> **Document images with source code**
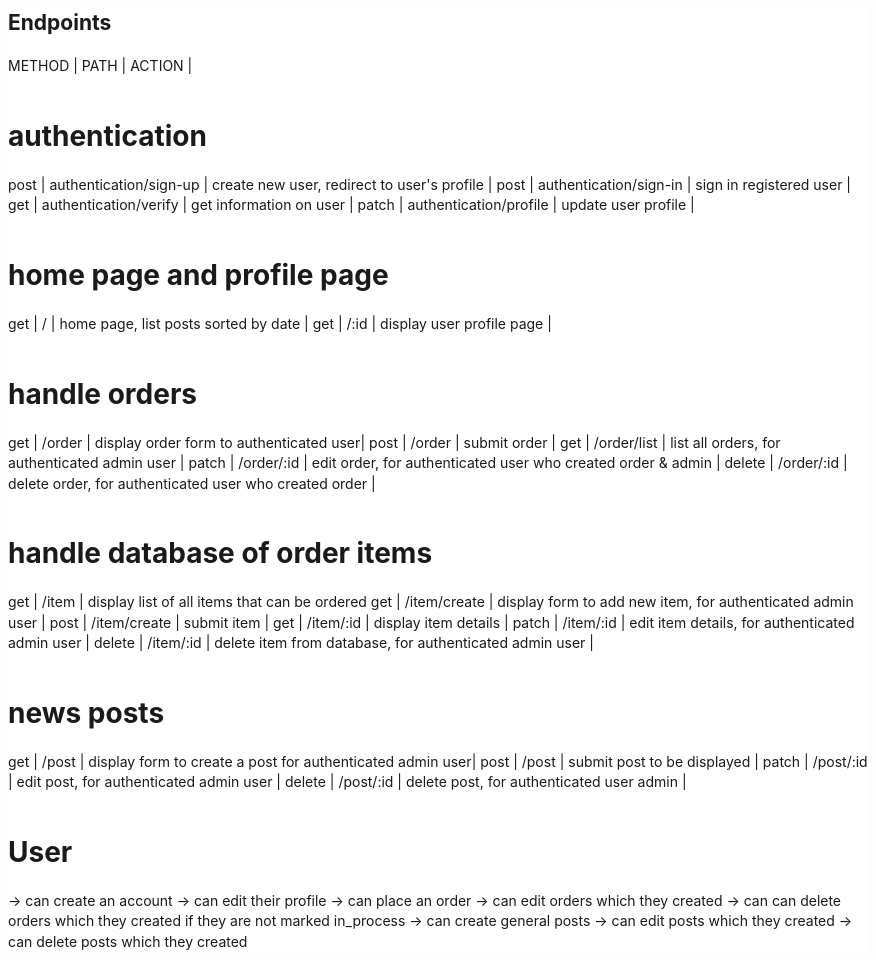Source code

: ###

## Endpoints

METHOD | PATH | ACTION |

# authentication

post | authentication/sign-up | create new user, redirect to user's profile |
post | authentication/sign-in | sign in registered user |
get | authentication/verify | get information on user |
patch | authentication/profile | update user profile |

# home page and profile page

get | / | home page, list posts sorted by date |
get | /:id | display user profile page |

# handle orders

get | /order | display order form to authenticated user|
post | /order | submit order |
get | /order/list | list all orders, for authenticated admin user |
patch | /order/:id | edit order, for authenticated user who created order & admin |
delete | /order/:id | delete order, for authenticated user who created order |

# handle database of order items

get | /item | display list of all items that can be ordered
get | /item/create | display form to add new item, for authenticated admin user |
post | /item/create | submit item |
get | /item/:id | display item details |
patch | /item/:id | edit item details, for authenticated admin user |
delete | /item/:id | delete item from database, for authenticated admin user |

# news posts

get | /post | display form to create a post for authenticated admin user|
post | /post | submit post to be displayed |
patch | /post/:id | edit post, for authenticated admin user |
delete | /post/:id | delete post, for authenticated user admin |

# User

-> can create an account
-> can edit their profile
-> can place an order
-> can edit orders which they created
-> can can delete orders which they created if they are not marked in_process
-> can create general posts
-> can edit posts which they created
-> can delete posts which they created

> **WHAT YOU HAVE TO DO**
Among the entries, count the lines that hold "home". Reply with the count only.

> **EXERCISE SOLUTION**
2